Au final, j’ai appelé un ami pour me chaperonner. Je savais que j’avais besoin de quelqu’un pour garder un œil sur moi. J’avais peur de faire une overdose, seul, chez moi. Deux mois après avoir arrêté, j’ai merdé. J’ai chopé de la dope et me suis fait agresser avec une arme. Le gars qui m’a agressé m’a sauvé la vie.

Je me dégoûtais. Je suis rentré chez moi et j’ai pété les plombs. J’ai tout renversé dans mon appart, j’étais tellement en colère contre moi ! C’est la dernière fois de ma vie que j’ai tenté d’acheter de la dope. Je pense que si j’avais gardé ma dope ce jour-là, je serais redevenu accro.

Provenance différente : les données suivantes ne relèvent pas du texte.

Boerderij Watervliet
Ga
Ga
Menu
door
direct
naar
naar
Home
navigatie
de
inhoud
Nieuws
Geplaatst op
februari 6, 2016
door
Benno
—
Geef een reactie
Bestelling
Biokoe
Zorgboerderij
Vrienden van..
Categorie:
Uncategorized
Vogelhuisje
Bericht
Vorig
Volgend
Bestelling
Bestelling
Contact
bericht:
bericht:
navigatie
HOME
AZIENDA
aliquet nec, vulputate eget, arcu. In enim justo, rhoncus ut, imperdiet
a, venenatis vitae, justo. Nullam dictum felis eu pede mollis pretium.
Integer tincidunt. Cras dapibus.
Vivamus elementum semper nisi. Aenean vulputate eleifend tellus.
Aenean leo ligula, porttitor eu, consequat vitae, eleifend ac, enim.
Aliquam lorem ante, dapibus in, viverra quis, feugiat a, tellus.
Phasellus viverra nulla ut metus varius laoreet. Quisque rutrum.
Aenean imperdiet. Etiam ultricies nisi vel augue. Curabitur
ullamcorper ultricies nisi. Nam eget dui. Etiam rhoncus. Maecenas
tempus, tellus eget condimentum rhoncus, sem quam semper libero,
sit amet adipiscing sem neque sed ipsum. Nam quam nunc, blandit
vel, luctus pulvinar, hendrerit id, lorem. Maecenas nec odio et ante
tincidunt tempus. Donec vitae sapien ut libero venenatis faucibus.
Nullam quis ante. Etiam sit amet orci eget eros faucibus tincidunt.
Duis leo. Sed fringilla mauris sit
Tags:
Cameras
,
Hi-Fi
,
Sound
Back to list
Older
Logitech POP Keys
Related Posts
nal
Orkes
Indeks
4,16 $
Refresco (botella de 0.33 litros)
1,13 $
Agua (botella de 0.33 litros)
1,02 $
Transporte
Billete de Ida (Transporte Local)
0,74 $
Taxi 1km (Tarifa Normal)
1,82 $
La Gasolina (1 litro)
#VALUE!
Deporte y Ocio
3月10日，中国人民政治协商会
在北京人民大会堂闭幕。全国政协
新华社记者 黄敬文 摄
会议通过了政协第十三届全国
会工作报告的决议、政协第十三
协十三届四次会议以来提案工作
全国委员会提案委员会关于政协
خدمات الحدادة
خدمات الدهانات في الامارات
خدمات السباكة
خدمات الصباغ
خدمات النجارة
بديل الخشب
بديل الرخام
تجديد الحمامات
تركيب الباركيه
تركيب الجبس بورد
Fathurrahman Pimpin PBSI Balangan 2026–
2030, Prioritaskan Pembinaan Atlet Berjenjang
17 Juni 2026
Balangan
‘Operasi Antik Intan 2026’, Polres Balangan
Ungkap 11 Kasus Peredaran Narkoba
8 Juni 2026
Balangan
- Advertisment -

Nan Goldin : Personnellement, je suis rentrée dans une clinique de désintoxication en 1988 – ça a duré deux mois. Après ça, j’ai passé trois mois dans un centre de réhabilitation. Puis j’ai commencé à me photographier – mon visage surtout – pour voir de quoi j’avais l’air sans la drogue. C’était une période de peur, une sorte de crise identitaire. Tout m’était étranger. J’avais vécu 15 ans dans une obscurité totale. Je n’avais jamais vraiment vu la lumière du jour et tout à coup je vivais dans la lumière.

Un an et demi après, j’étais assez forte pour déménager à New York.

Lorsque Vittorio [son mari] est décédé en septembre 1989, Cookie avait perdu sa voix. Elle ne pouvait plus parler, ni marcher sans l’aide d’une canne… Elle avait abandonné. – Nan Goldin

Philippe Marcadé : J’ai revécu avec Cookie à New York pendant un bref laps de temps, alors que je venais de me séparer de ma femme. Elle m’a accueilli parce que je ne savais pas où aller. Pour tout vous dire, j’étais très triste et elle a joué un rôle essentiel pour me remettre sur le droit chemin. De toutes les filles que j’ai rencontrées à New York, Cookie est la seule qui m’a autant marqué. Et de loin. Je ne suis jamais sorti avec elle mais je l’aimais vraiment. C’était une très bonne écrivaine, aussi.

Nan Goldin : Cookie a voyagé en Italie et a rencontré un artiste italien, Vittorio Scarpati. Quelques années plus tard, il est venu à New York, ils se sont mariés et étaient tous les deux séropositifs. Lorsque Vittorio est décédé en septembre 1989, Cookie avait perdu sa voix. Elle ne pouvait plus parler, ni marcher sans l’aide d’une canne… Elle avait abandonné.

Philippe Marcadé : Je ne veux pas critiquer Nan mais un jour, alors que j’allais voir l’une de ses expositions qui se tenait au Guggenheim, je suis tombé sur un gros plan énorme du cadavre de Cookie dans son cercueil. Ça m’a profondément choqué. J’ai quitté le musée en pleurs. J’en voulais sincèrement à Nan.

Nan Goldin : J’avais toujours pensé que je ne perdrais jamais les gens si j’avais assez de photos d’eux. J’ai compris que ça n’était pas vrai lorsque Cookie est morte.